------ Records supplied ------

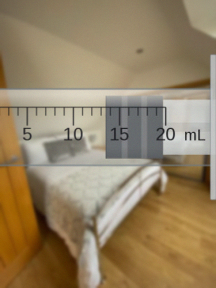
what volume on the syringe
13.5 mL
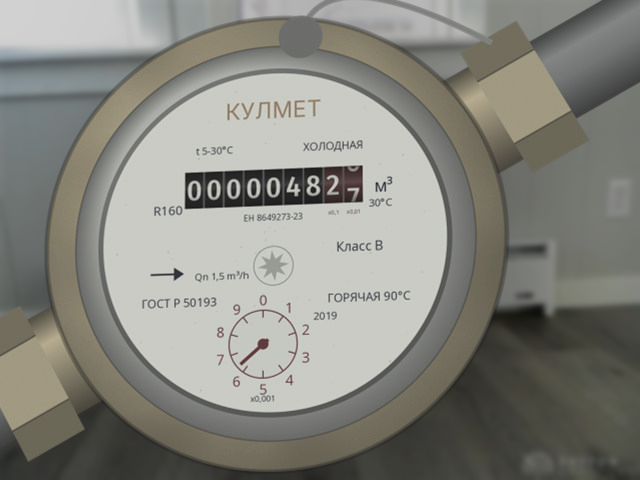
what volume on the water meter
48.266 m³
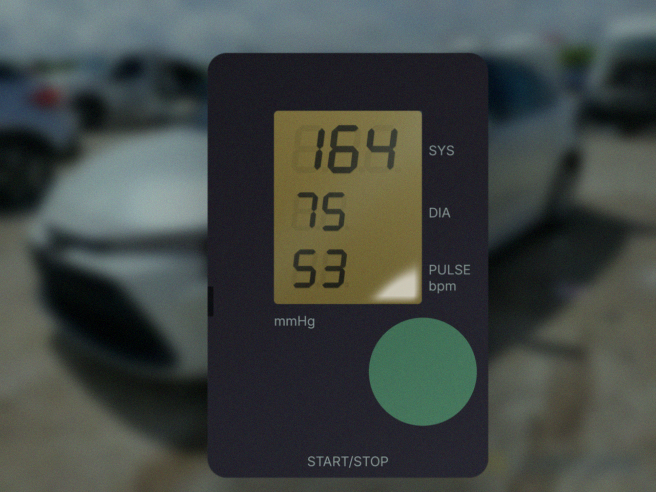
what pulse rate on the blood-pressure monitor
53 bpm
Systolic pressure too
164 mmHg
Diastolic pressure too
75 mmHg
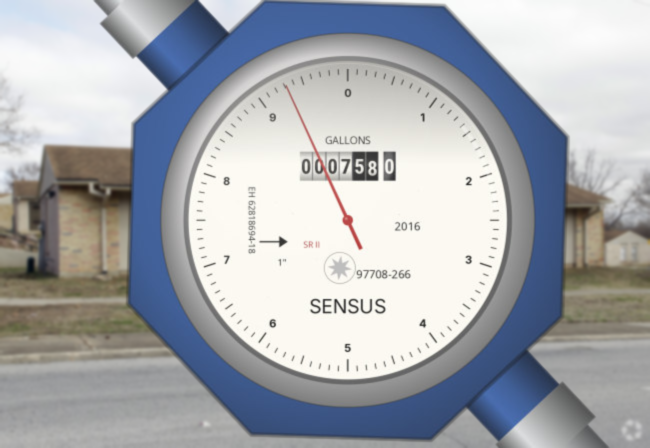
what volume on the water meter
7579.3 gal
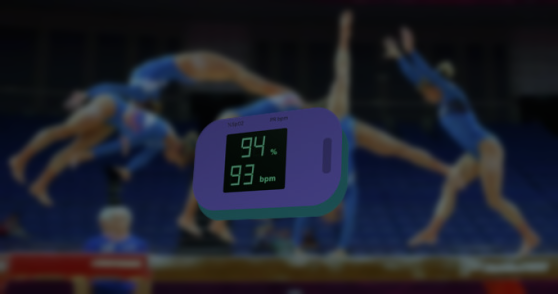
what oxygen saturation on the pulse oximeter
94 %
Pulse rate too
93 bpm
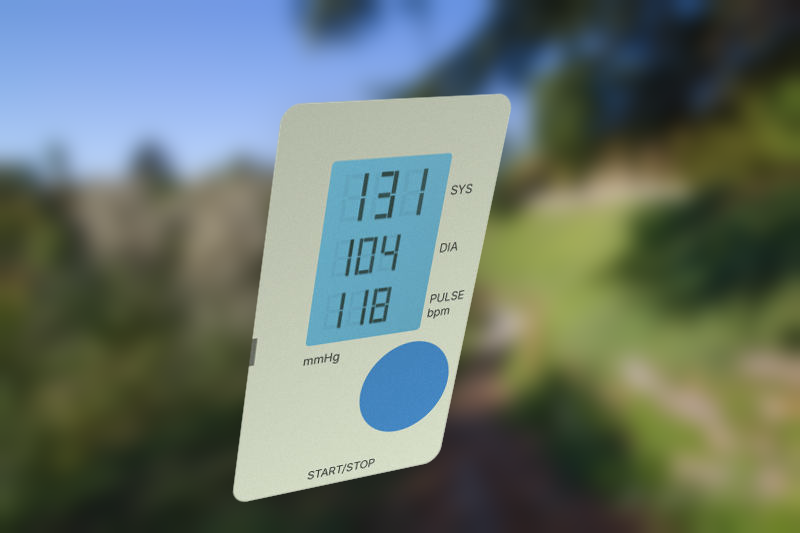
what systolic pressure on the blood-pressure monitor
131 mmHg
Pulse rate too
118 bpm
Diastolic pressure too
104 mmHg
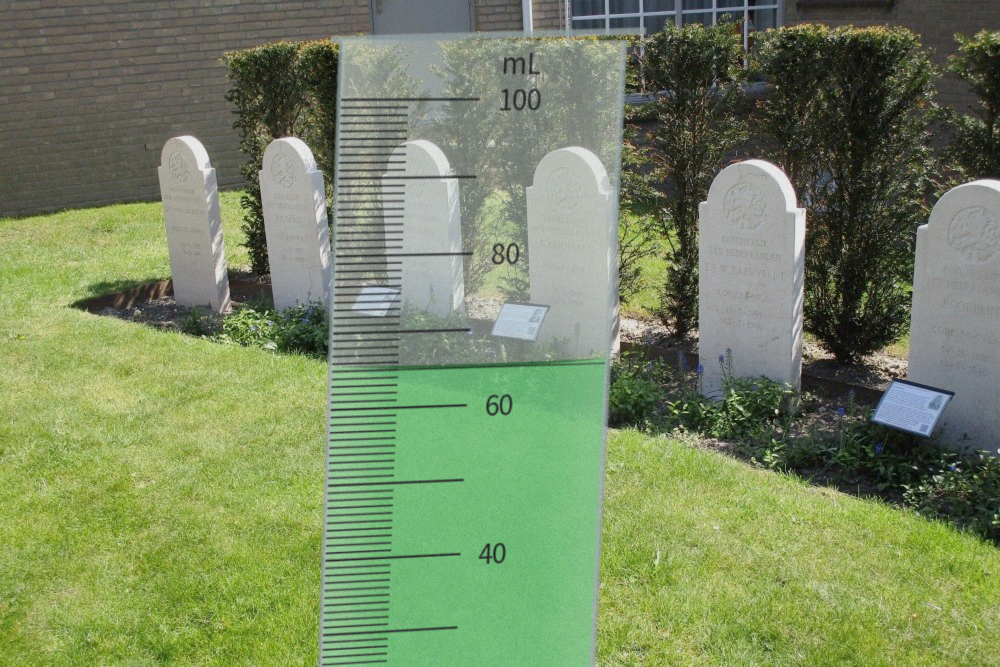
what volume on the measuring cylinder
65 mL
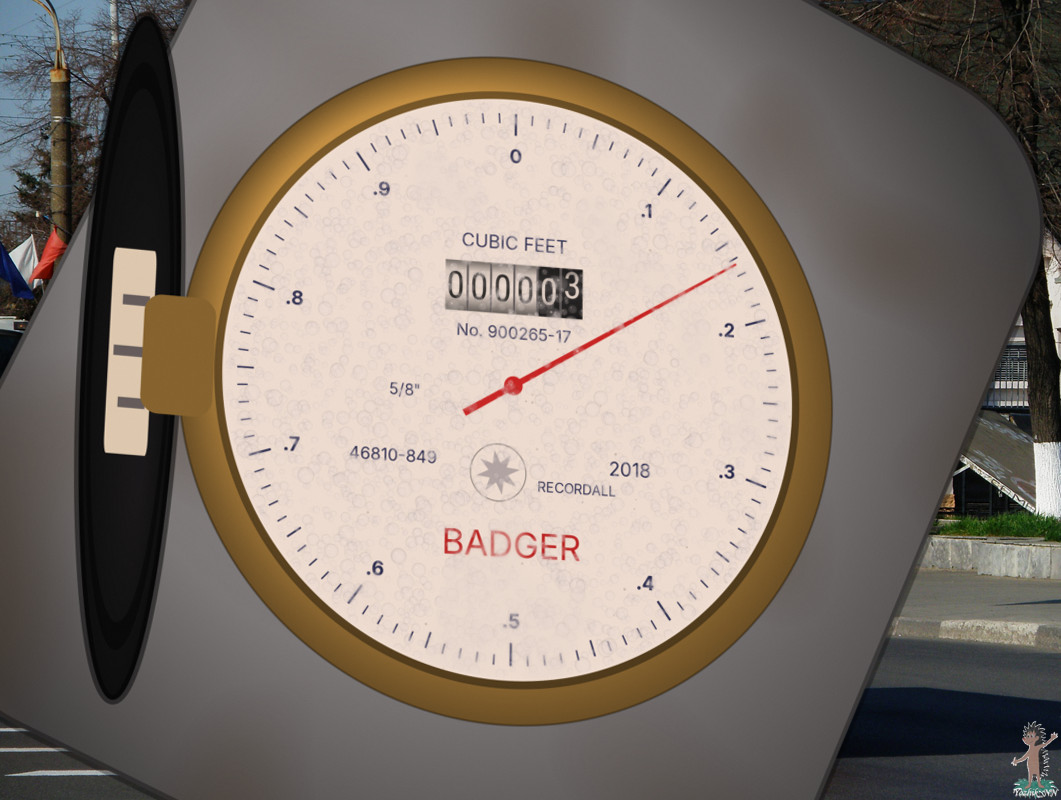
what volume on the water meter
3.16 ft³
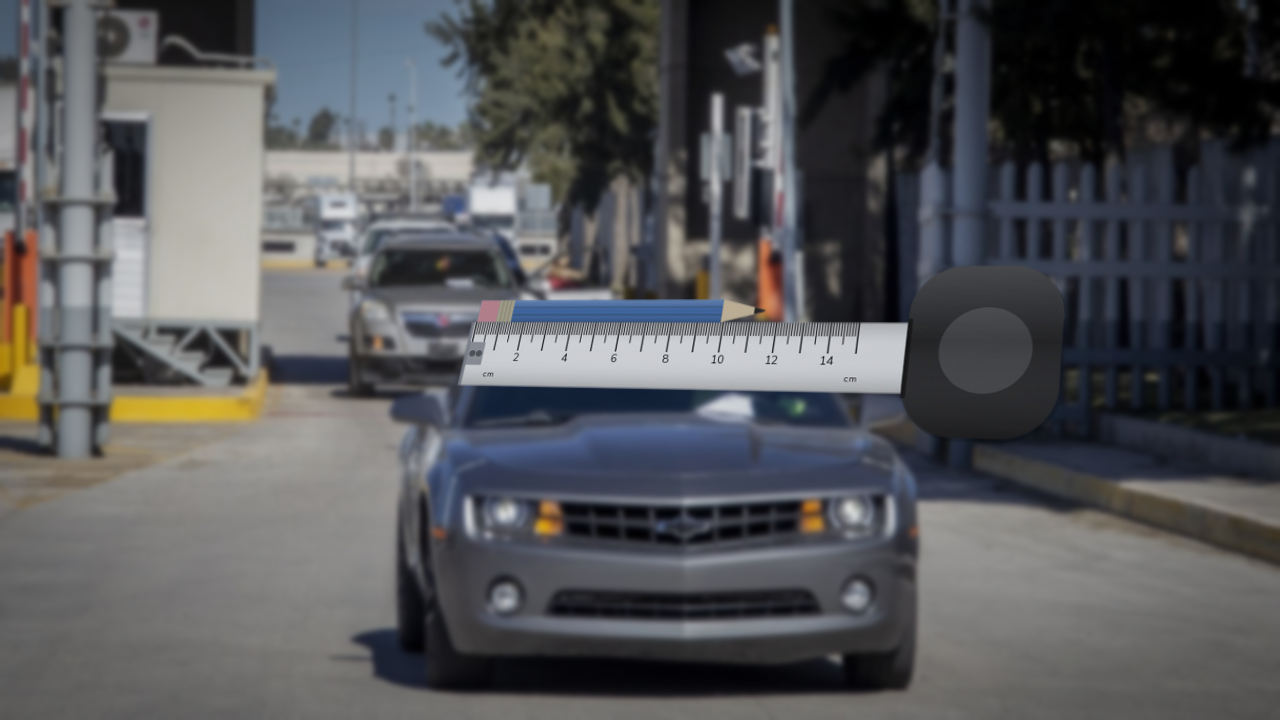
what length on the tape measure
11.5 cm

------

» **Exercise brief**
Copy every line word for word, starting with the line with "what pulse rate on the blood-pressure monitor" and going on through the last line of the entries. Leave the pictures out of your copy.

» **Exercise result**
what pulse rate on the blood-pressure monitor
53 bpm
Systolic pressure too
164 mmHg
Diastolic pressure too
75 mmHg
what volume on the water meter
7579.3 gal
what oxygen saturation on the pulse oximeter
94 %
Pulse rate too
93 bpm
what systolic pressure on the blood-pressure monitor
131 mmHg
Pulse rate too
118 bpm
Diastolic pressure too
104 mmHg
what volume on the measuring cylinder
65 mL
what volume on the water meter
3.16 ft³
what length on the tape measure
11.5 cm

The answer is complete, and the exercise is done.